Terbaru, Megawati menugaskan putrinya, Puan Maharani, untuk membangun komunikasi dengan Prabowo. Komunikasi ini bertujuan untuk menjalin kembali hubungan dan memungkinkan pertemuan antara Megawati dan Prabowo masa depan.
Persahabatan antara Ibrahim Datuk Tan Malaka dan Soekarno
Persahabatan antara Ibrahim Datuk Tan Malaka dan Soekarno awalnya sangat erat. Tan Malaka, yang terkenal sebagai pemikir dan pejuang kemerdekaan, menginspirasi Soekarno melalui buku-bukunya seperti Madilog dan Massa Aksi. Ketika Tan Malaka kembali ke Indonesia pada tahun 1942 setelah Belanda menyerah kepada Jepang., Soekarno sangat mengaguminya dan bahkan berjanji akan menyerahkan kepemimpinan nasional kepadanya jika terjadi sesuatu padanya dan Hatta.
Namun, hubungan mereka mulai memburuk karena perbedaan pandangan tentang strategi perjuangan kemerdekaan. Tan Malaka menolak diplomasi dengan Belanda dan hanya setuju untuk berunding setelah Belanda mengakui kemerdekaan Indonesia. Sementara itu, Soekarno memilih jalan diplomasi.
Ketegangan meningkat ketika Tan Malaka mendirikan Persatuan Perjuangan (PP) sebagai oposisi terhadap pemerintah Soekarno. Soekarno merestui penangkapan Tan Malaka, yang terpenjara dari 1947 hingga akhir 1948. Setelah bebas, Tan Malaka terus melawan Soekarno dan mengkritik TNI.
Tan Malaka tewas tertembak oleh pasukan Letda Soekotjo pada Desa Selopanggung, Kediri, pada 21 Februari 1949. Meskipun demikian, pada 28 Maret 1963, Soekarno mengangkat Tan Malaka sebagai pahlawan nasional, menunjukkan bahwa meskipun mereka berseteru, Soekarno tetap menghargai kontribusi Tan Malaka untuk kemerdekaan Indonesia.
Kartosoewirjo dan Presiden Soekarno
Kartosoewirjo dan Presiden Soekarno memiliki hubungan persahabatan yang erat sejak lama, terutama karena keduanya berguru pada HOS Tjokroaminoto dan tinggal pada rumah kontrakan yang sama saat bimbingan Tjokroaminoto. Pada tahun 1918, Soekarno menganggap Kartosoewirjo sebagai sahabat yang baik, dan mereka bekerja sama demi kejayaan Tanah Air. Namun, perbedaan ideologi antara Soekarno yang mengedepankan kebangsaan dan Kartosoewirjo yang berfokus pada perjuangan agama Islam menyebabkan keduanya berseberangan.
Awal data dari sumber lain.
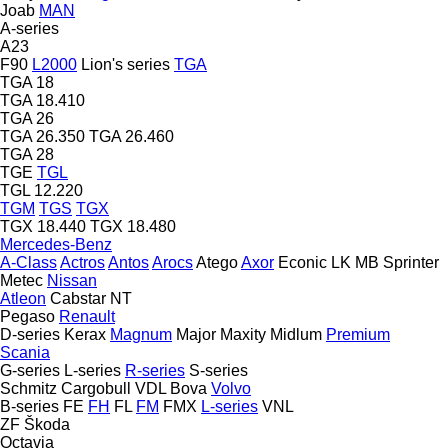
Joab
MAN
A-series
A23
F90
L2000
Lion's series
TGA
TGA 18
TGA 18.410
TGA 26
TGA 26.350
TGA 26.460
TGA 28
TGE
TGL
TGL 12.220
TGM
TGS
TGX
TGX 18.440
TGX 18.480
Mercedes-Benz
A-Class
Actros
Antos
Arocs
Atego
Axor
Econic
LK
MB
Sprinter
Metec
Nissan
Atleon
Cabstar
NT
Pegaso
Renault
D-series
Kerax
Magnum
Major
Maxity
Midlum
Premium
Scania
G-series
L-series
R-series
S-series
Schmitz Cargobull
VDL Bova
Volvo
B-series
FE
FH
FL
FM
FMX
L-series
VNL
ZF
Škoda
Octavia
Perbedaan ini semakin menajam ketika Kartosoewirjo mendirikan Negara Islam Indonesia (NII) pada 7 Agustus 1949 di Tasikmalaya dan melawan pemerintahan Soekarno dengan militansi yang luas hingga ke berbagai wilayah Indonesia. Kartosoewirjo memilih hutan-hutan pada pegunungan Jawa Barat sebagai basis perjuangannya dan melakukan berbagai percobaan pembunuhan terhadap Soekarno.
Untuk menghadapi gerakan Kartosuwiryo, Soekarno mengirimkan tentara dari Divisi Siliwangi dan satuan-satuan lainnya. Kartosoewirjo akhirnya tertangkap sekitar Gunung Geber, Jawa Barat, pada 4 Juni 1962, dan tereksekusi mati tiga bulan kemudian.